* **文本块**
Document APIs之 Index API

文档API Document APIs

这个部分主要描述了以下的CRUD API

一 Single document APIs

1 Index API

index API 允许我们添加某种类型的JSON文档到特定的index ,并使之可搜索.

生成JSON文档

生成JSON文档的方式如下:

手动使用native byte[] or as a String
使用一个可以自动转换为对应JSON 的Map
使用第三方库如 Jackson序列化 beans
使用内置的 XContentFactory.jsonBuilder()

实际上, 每种方法都是转换成byte[] (so a String is converted to a byte[]). 所以如果一个对象已经是byte[] 就可直接使用. jsonBuilder是一个高度优化的可以直接创建一个byte[]的JSON 生成器.

各种生成JSON文档方法的具体说明

Manually

注意要根据日期格式对日期进行编码

String json = "{" +
        "\"user\":\"kimchy\"," +
        "\"postDate\":\"2013-01-30\"," +
        "\"message\":\"trying out Elasticsearch\"" +
    "}";

Using Map

Map<String, Object> json = new HashMap<String, Object>();
json.put("user","kimchy");
json.put("postDate",new Date());
json.put("message","trying out Elasticsearch");

序列化Beans

可以使用 Jackson 进行序列化.

* **课堂活动**
请照抄上面介绍 Index API 的文本中的一段，从“一 Single document”开始，一直抄到“使用内置的 XContentFactory.jsonBuilder()”为止。

* **数据**
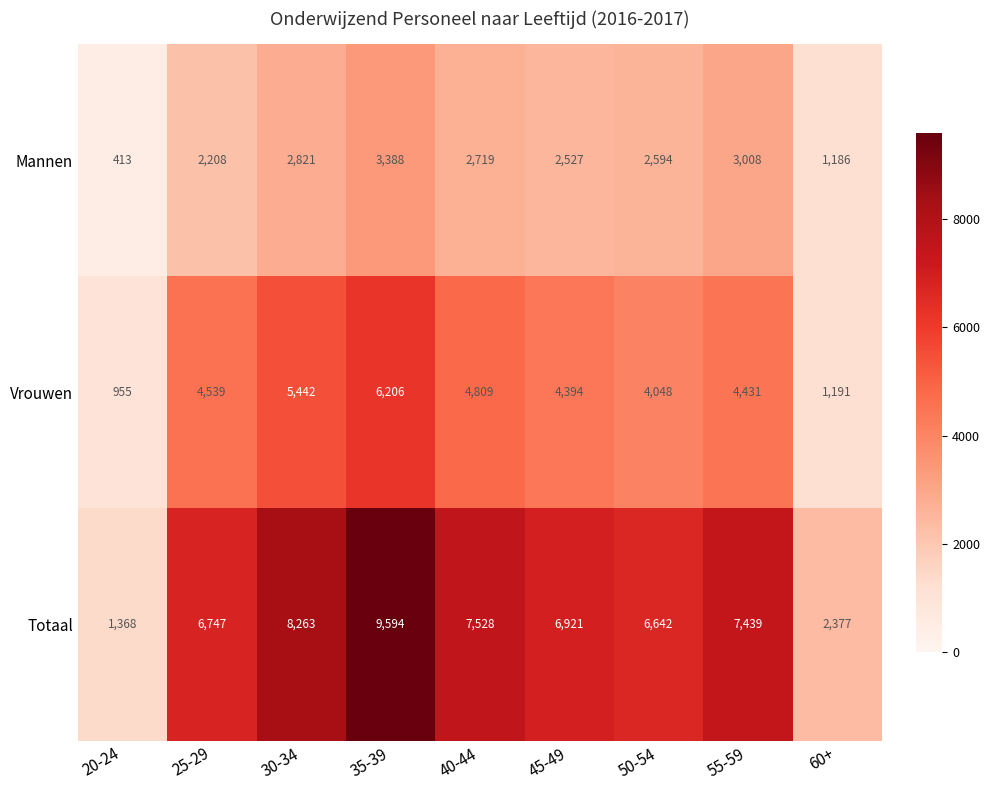

Reading left to right, what are all the values shown in this chart?

Mannen: 413	2208	2821	3388	2719	2527	2594	3008	1186
Vrouwen: 955	4539	5442	6206	4809	4394	4048	4431	1191
Totaal: 1368	6747	8263	9594	7528	6921	6642	7439	2377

* **作答区**
一 Single document APIs

1 Index API

index API 允许我们添加某种类型的JSON文档到特定的index ,并使之可搜索.

生成JSON文档

生成JSON文档的方式如下:

手动使用native byte[] or as a String
使用一个可以自动转换为对应JSON 的Map
使用第三方库如 Jackson序列化 beans
使用内置的 XContentFactory.jsonBuilder()